Это Алла Фёдорова, у которой тяга к театру была в крови ( её мама работала  актрисой в Саратовском театре) и которая успевала, кроме просмотра спектакля, то за кулисами, то в фойе познакомиться с кем-либо из ведущих артистов.(стоило нам отвлечься, как Абдулов давал ей автограф, а Караченцев уже пел песни на её стихи. Кажется, не Алла шла в театр, а театр устремлялся к Алле).

Это Анатолий Леонтьев, поэт из подмосковного Ступина, автор интереснейших  по драматургии стихов, поэт, в сердце которого также горел артистически-режиссёрский огонёк, и московские театры просто созданы были для того, чтоб разжечь из этой искры пламенный огонь вдохновения.

Четвёртой в нашей компании была Лариса Алферова, обожавшая всё художественно-красивое, возвышенное и цветное.

К нам присоединялся то один, сокурсник, то другой – в зависимости от того, что сегодня показывают и куда мы идём. Если интересы или маршрут движения совпадали, мы сидели в театрах расширенной командой.

Часто к нам присосеживался Фазир Джаферов, и здесь играли роль не его театральные интересы, а то, что он жил с Толиком на сессиях в одной комнате, и шёл туда же, куда и сосед.
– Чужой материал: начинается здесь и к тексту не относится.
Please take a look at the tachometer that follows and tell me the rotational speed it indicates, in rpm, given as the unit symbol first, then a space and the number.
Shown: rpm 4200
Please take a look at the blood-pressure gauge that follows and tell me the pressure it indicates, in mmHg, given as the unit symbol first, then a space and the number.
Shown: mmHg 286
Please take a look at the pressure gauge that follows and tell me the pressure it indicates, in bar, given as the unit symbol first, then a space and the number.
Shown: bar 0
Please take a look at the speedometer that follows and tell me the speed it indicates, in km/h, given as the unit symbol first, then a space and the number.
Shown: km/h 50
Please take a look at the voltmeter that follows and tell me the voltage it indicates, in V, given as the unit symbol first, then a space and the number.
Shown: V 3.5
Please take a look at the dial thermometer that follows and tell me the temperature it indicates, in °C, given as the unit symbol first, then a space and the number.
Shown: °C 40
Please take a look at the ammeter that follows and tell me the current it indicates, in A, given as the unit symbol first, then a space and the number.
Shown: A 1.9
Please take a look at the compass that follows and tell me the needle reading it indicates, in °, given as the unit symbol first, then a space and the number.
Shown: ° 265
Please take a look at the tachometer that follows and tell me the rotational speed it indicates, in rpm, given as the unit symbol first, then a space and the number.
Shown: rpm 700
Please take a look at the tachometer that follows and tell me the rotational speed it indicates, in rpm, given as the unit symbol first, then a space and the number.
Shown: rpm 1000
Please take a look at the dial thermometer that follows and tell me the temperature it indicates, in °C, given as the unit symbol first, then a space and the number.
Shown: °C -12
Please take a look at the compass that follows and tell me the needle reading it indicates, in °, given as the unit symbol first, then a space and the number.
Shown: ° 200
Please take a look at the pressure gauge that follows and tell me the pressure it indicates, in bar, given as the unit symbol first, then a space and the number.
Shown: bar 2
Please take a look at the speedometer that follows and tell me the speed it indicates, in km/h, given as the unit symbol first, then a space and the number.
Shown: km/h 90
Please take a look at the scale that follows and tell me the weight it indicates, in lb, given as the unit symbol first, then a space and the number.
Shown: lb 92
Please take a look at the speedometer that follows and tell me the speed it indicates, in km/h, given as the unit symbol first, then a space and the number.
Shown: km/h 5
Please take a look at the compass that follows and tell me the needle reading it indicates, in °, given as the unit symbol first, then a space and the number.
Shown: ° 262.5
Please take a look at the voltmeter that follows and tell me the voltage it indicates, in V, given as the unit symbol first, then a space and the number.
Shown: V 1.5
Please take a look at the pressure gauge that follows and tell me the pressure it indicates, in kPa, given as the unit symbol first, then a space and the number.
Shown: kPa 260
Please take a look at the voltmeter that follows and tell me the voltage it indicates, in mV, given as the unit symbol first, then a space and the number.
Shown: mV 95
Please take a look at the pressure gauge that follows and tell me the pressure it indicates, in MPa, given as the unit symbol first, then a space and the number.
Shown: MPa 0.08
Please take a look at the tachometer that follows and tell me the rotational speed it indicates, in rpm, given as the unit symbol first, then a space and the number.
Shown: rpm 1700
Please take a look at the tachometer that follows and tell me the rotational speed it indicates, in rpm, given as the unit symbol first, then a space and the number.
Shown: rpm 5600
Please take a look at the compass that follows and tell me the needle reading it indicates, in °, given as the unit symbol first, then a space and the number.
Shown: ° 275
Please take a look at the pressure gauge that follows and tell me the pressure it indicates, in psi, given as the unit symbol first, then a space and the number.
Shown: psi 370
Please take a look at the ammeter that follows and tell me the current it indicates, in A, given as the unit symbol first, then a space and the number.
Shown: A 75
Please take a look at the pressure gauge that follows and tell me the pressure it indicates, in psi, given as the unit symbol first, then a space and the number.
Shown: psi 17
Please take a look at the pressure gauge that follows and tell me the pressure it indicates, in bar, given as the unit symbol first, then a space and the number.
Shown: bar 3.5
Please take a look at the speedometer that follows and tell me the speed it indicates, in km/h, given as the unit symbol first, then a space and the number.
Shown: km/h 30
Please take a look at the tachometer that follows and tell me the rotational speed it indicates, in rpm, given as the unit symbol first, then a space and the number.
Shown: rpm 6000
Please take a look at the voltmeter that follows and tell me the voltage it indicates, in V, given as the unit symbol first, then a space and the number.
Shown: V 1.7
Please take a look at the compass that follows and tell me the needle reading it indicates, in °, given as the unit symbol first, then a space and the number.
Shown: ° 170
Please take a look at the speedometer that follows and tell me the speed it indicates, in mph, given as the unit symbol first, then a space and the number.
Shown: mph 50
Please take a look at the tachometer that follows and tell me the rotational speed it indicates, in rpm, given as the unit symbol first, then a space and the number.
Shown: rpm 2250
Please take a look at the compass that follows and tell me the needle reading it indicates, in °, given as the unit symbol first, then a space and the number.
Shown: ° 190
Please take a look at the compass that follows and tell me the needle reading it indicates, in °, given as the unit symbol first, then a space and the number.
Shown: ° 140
Театры были и спасением от пустых, а то и постылых общежитских вечеров: либо сидишь один с книгой, либо кучкуешься в чьей-то компании, читая либо слушая стихи. Малочисленные компании перемещались по комнатам, и рано или поздно кучки народа сливались в одну шумящую массу, склонную слушать только самоё себя и того, кто разливал.

В театрах было разнообразнее: внимание приковывалось к сцене, где всегда казали что-то новенькое.

Это, видимо, и было основной причиной, по которой Фазир присоединялся к нам, заядлым театралам.

Аварский писатель Шапи Казиев в книге из серии «ЖЗЛ» описывает прохладное отношение к театру их с Фазиром  соплеменника, великого Шамиля, третьего имама Чечни и Дагестана: «… На сцене явился турецкий султан со всем своим гаремом. На экзотические танцы избранных прелестниц Шамиль смотрел со снисходительной улыбкой… Вскоре Шамиль отложил бинокль и только иронично улыбался, отнеся безумные пляски султана на счёт невежества создателей балета, «кормивших публику грязью»…»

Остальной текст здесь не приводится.